Bernard Noblet hume plusieurs fois le vin que nous allons boire, car il a décelé quelque chose qui ne lui plait pas. La bouteille à moitié pleine a été ouverte le matin et montre des signes d’évolution et d’oxydation. C’est le Bâtard Montrachet Domaine de la Romanée Conti 1995 qui a des accents jurassiens, avec des notes de caramel au beurre salé. Bernard nous dit qu’il aurait dû soufrer ce vin et qu’il n’aurait pas dû le soutirer. Même plus évolué qu’il ne le devrait, le vin se boit avec plaisir.

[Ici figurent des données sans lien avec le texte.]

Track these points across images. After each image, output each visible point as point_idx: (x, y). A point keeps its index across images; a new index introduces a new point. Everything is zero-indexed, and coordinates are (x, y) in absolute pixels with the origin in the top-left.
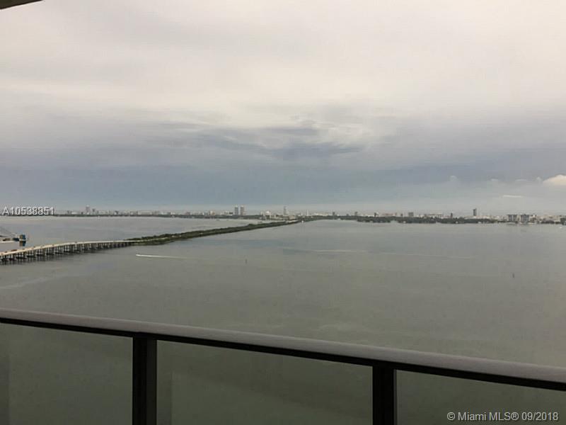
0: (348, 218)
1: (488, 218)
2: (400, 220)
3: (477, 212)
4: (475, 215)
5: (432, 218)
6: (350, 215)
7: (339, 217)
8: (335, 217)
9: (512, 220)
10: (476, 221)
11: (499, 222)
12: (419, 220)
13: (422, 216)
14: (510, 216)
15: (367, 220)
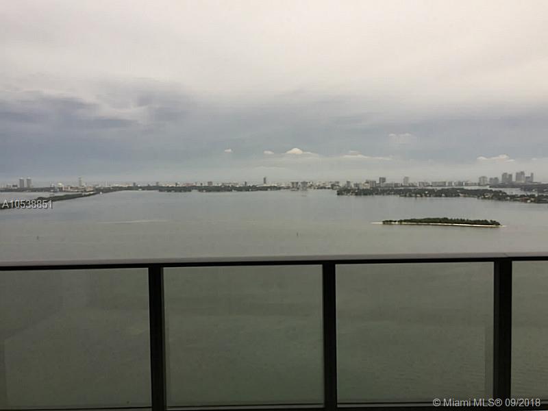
0: (149, 188)
1: (276, 185)
2: (201, 189)
3: (267, 180)
4: (265, 183)
5: (229, 186)
6: (151, 185)
7: (140, 187)
8: (135, 188)
9: (295, 187)
10: (265, 189)
11: (284, 188)
12: (218, 189)
13: (220, 185)
14: (293, 183)
15: (169, 189)
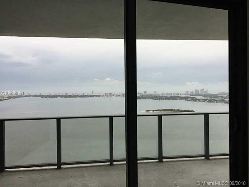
0: (36, 96)
1: (97, 95)
2: (62, 96)
3: (93, 92)
4: (92, 93)
5: (75, 95)
6: (37, 95)
7: (32, 96)
8: (29, 96)
9: (106, 95)
10: (93, 96)
11: (101, 96)
12: (70, 96)
13: (71, 95)
14: (105, 94)
15: (46, 97)
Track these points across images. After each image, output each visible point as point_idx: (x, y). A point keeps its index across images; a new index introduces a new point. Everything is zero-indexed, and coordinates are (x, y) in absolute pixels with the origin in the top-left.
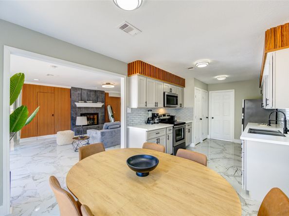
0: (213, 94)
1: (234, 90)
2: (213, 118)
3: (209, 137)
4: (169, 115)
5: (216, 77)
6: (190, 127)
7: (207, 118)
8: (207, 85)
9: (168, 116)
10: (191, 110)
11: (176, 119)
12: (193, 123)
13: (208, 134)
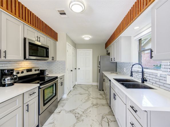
0: (79, 51)
1: (92, 50)
2: (79, 69)
3: (76, 83)
4: (38, 70)
5: (83, 36)
6: (62, 80)
7: (76, 69)
8: (75, 44)
9: (36, 70)
10: (64, 63)
11: (47, 73)
12: (65, 76)
13: (76, 81)
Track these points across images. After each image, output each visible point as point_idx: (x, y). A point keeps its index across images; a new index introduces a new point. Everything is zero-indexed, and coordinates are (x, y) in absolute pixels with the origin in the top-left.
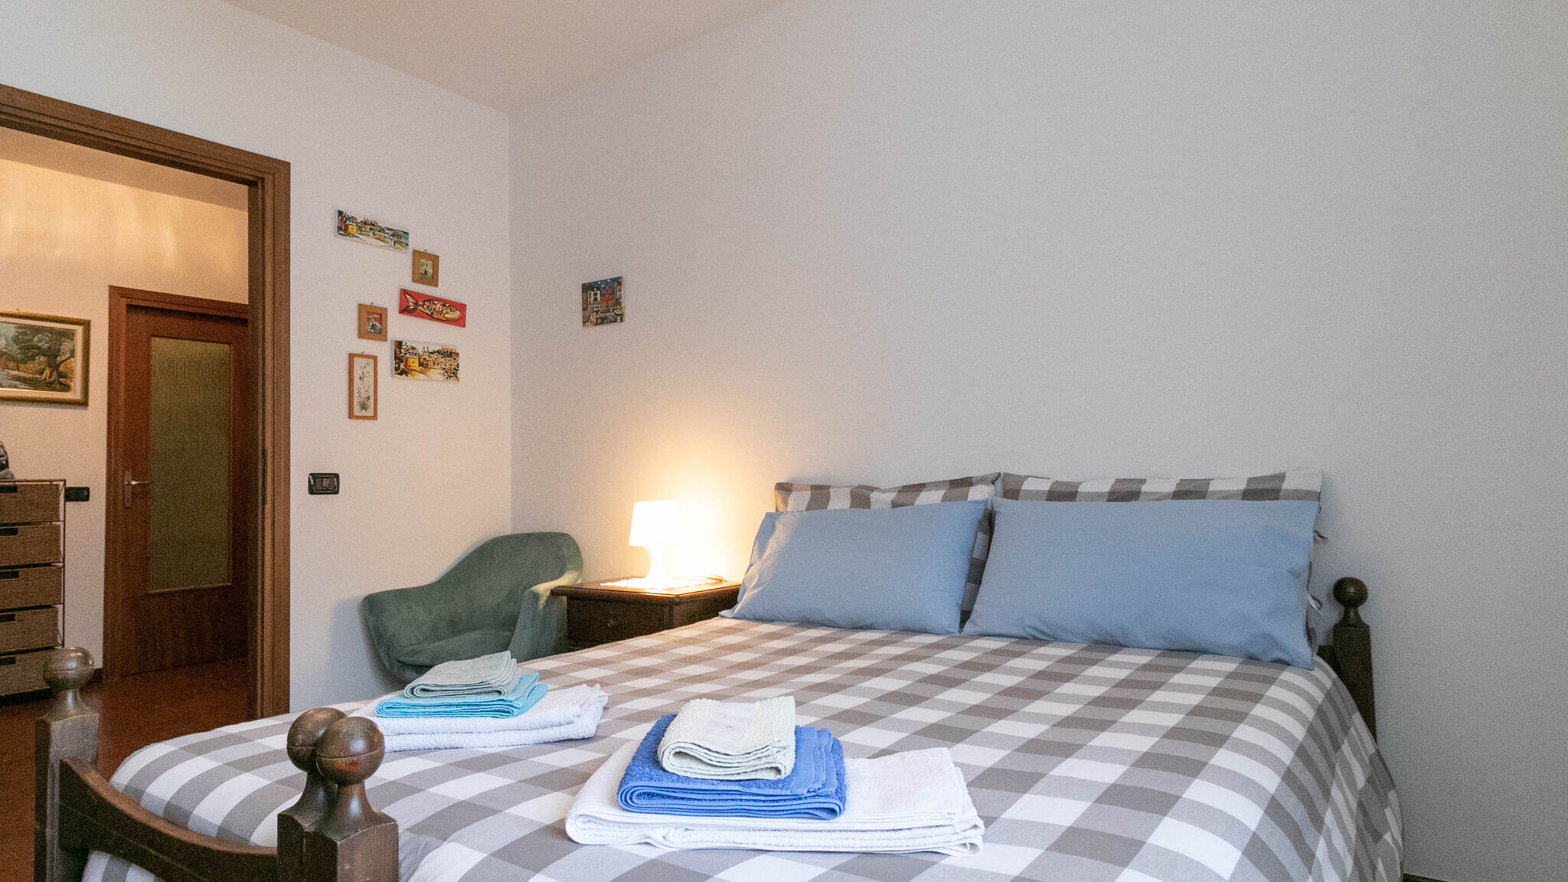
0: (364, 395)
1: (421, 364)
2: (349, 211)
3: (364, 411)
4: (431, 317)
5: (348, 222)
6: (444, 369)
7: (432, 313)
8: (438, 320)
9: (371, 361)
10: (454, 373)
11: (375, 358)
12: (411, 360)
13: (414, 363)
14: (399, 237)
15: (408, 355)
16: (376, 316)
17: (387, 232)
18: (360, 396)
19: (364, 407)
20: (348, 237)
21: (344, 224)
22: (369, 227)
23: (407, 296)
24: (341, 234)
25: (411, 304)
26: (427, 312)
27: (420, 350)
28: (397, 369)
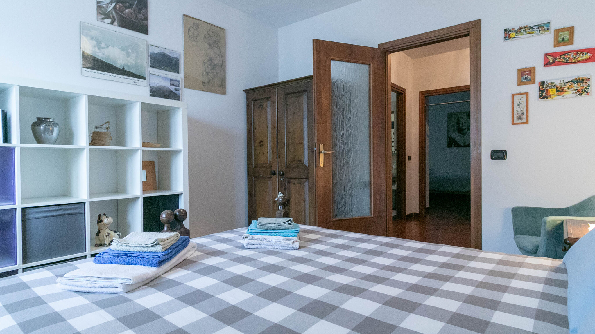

Pris d’une audace subite, je dis à Bernard : « je vois que vous avez posé sur la table un bilame. Cet instrument a pour vocation d’être utilisé ». Bernard me regarde avec un air malicieux et va chercher un vin qui est un enchantement : le Montrachet Domaine de la Romanée Conti 2000. Du fait de son ouverture à l’instant, le vin n’a pas l’ampleur qu’il pourrait avoir, mais on sent toute la magie d’un immense Montrachet avec des accents de meursault. Nous sommes en extase, et comme par télépathie ou si des caméras invisibles filmaient nos agapes, Aubert et Jean-Charles arrivent à point pour goûter le Montrachet. L’exercice en cave est difficile car même Aubert aura des hésitations semblables aux nôtres et comme nous, ne trouvera pas le millésime du Montrachet. Nous avons longuement profité de ce grand vin en discutant de mille sujets et Aubert comme Jean-Charles ont particulièrement apprécié le Richebourg 1967 à la grande délicatesse. Aubert nous a demandé nos avis sur les 2010. On sent qu’Aubert de Villaine aime ses 2010, de puissance et de grâce.
Jean-Charles est allé chercher la bouteille du 18ème siècle qui sera bue dans un mois. Je l’ai photographiée. En boire sera, je pense, un moment religieux.